• About this task: Copy every record exactly, and keep the pictures out.

• Source information:
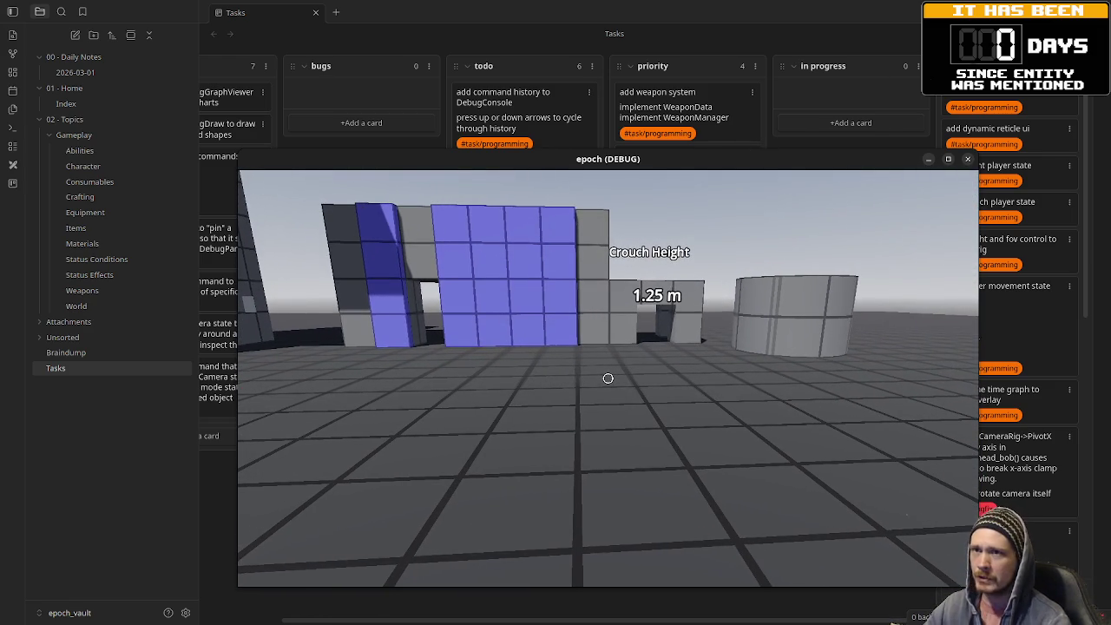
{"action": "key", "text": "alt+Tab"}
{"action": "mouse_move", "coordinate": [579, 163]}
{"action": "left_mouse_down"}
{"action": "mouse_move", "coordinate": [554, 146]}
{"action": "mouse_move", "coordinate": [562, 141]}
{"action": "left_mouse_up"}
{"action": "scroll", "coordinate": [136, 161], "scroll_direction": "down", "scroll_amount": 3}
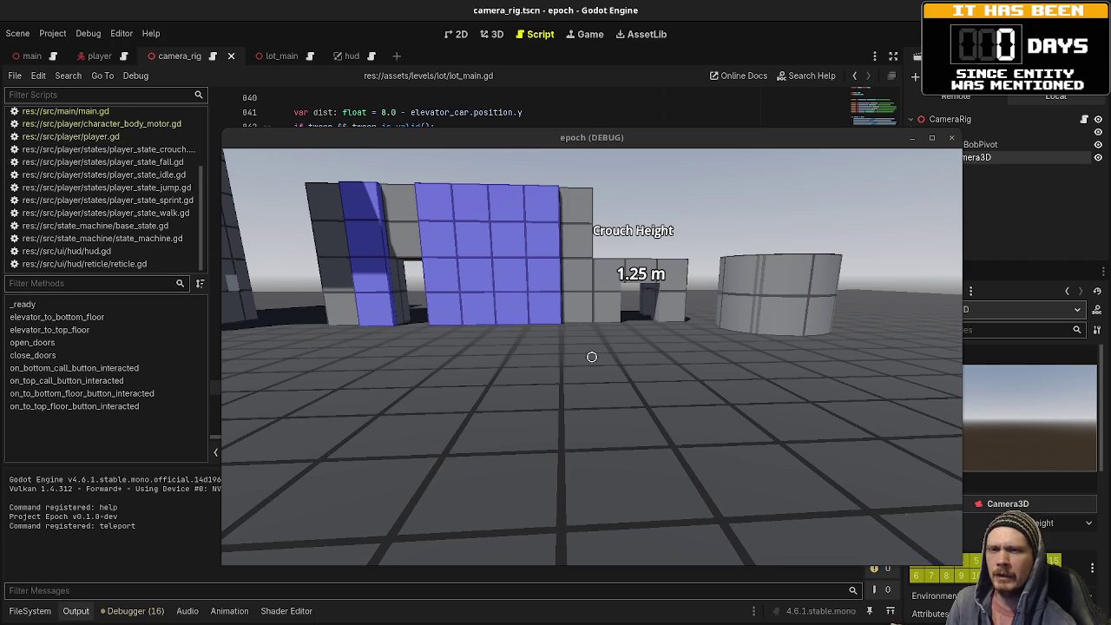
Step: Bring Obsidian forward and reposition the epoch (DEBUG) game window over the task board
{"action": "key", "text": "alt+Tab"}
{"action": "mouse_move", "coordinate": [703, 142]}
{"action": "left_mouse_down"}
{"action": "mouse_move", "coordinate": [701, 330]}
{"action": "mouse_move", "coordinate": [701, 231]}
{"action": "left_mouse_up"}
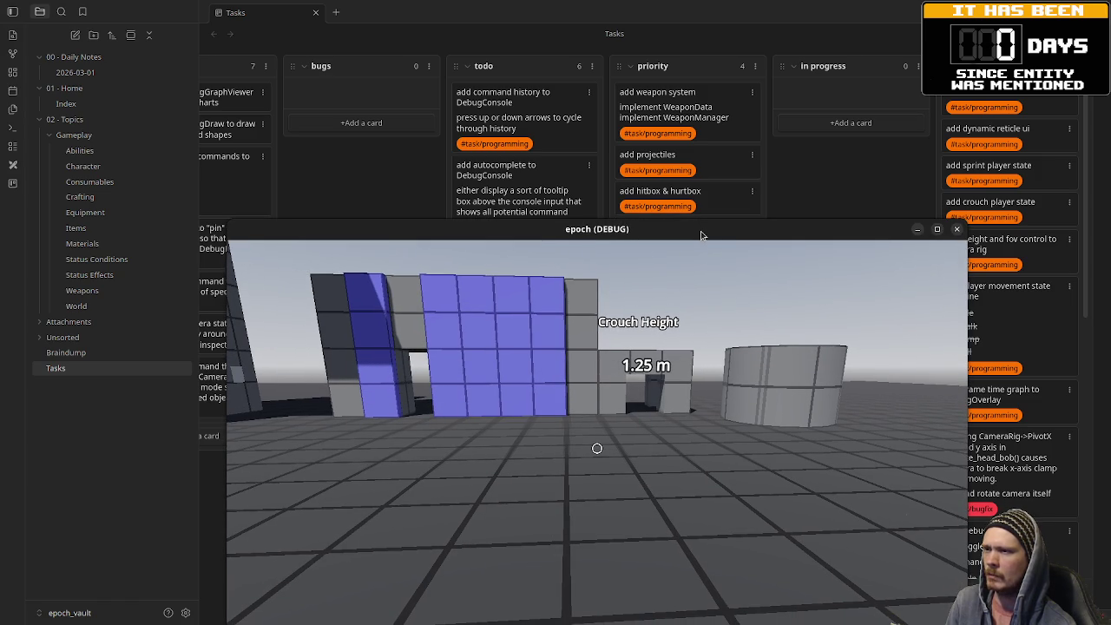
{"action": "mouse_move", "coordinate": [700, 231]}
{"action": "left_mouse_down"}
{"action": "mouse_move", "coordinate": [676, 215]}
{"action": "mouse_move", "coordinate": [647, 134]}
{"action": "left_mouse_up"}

• Exercise solution:
{"action": "key", "text": "alt+Tab"}
{"action": "mouse_move", "coordinate": [579, 163]}
{"action": "left_mouse_down"}
{"action": "mouse_move", "coordinate": [554, 146]}
{"action": "mouse_move", "coordinate": [562, 141]}
{"action": "left_mouse_up"}
{"action": "scroll", "coordinate": [136, 161], "scroll_direction": "down", "scroll_amount": 3}
Step: Bring Obsidian forward and reposition the epoch (DEBUG) game window over the task board
{"action": "key", "text": "alt+Tab"}
{"action": "mouse_move", "coordinate": [703, 142]}
{"action": "left_mouse_down"}
{"action": "mouse_move", "coordinate": [701, 330]}
{"action": "mouse_move", "coordinate": [701, 231]}
{"action": "left_mouse_up"}
{"action": "mouse_move", "coordinate": [700, 231]}
{"action": "left_mouse_down"}
{"action": "mouse_move", "coordinate": [676, 215]}
{"action": "mouse_move", "coordinate": [647, 134]}
{"action": "left_mouse_up"}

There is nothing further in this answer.